Material provided:
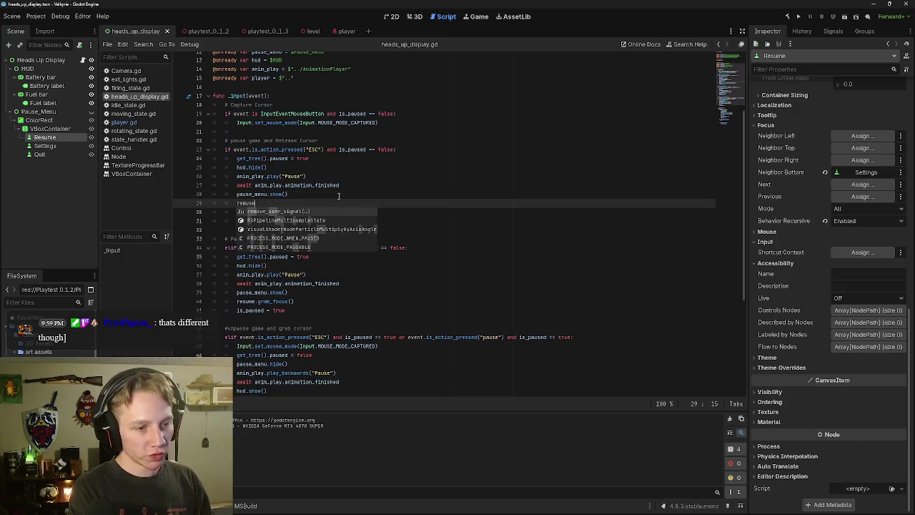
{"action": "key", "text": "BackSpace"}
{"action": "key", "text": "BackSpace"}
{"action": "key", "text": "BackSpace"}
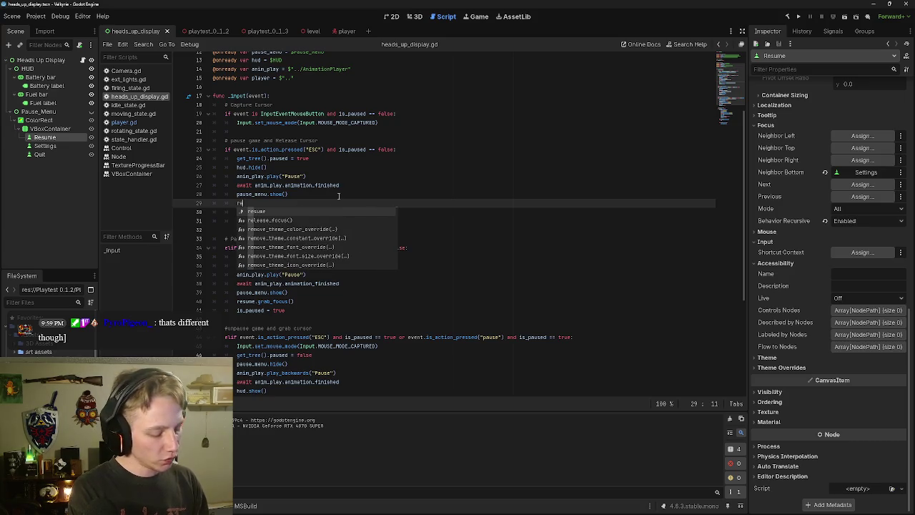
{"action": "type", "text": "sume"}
* * *
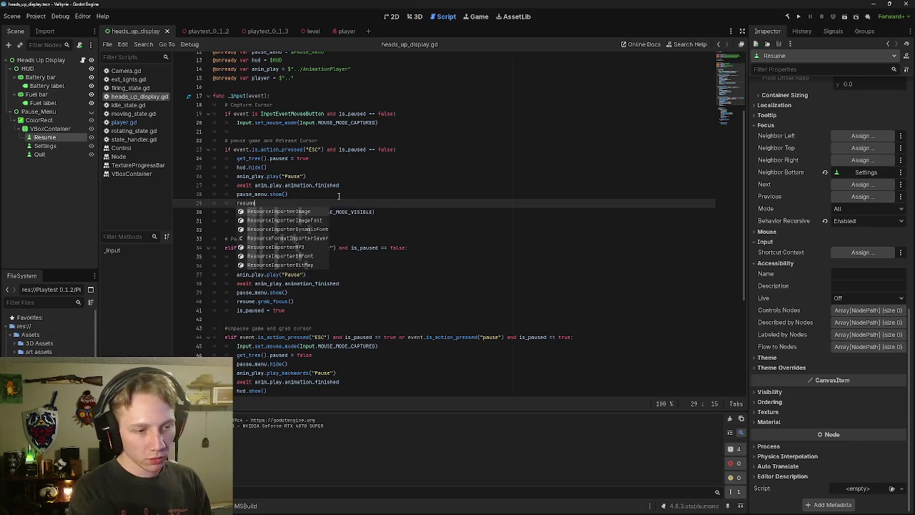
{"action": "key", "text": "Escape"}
...
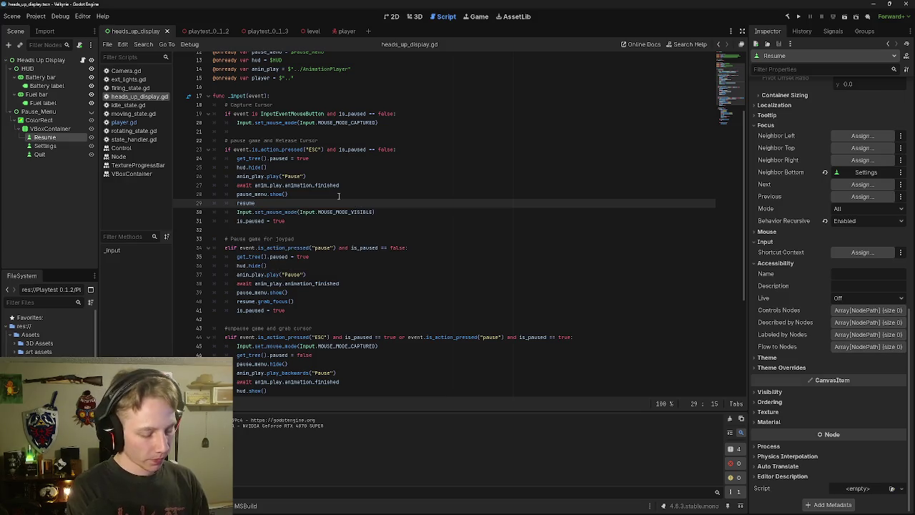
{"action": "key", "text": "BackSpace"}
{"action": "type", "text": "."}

What is being asked:
The word "type" appears in some lines above. Return every one of those lines.

Response to the exercise:
{"action": "type", "text": "sume"}
{"action": "type", "text": "."}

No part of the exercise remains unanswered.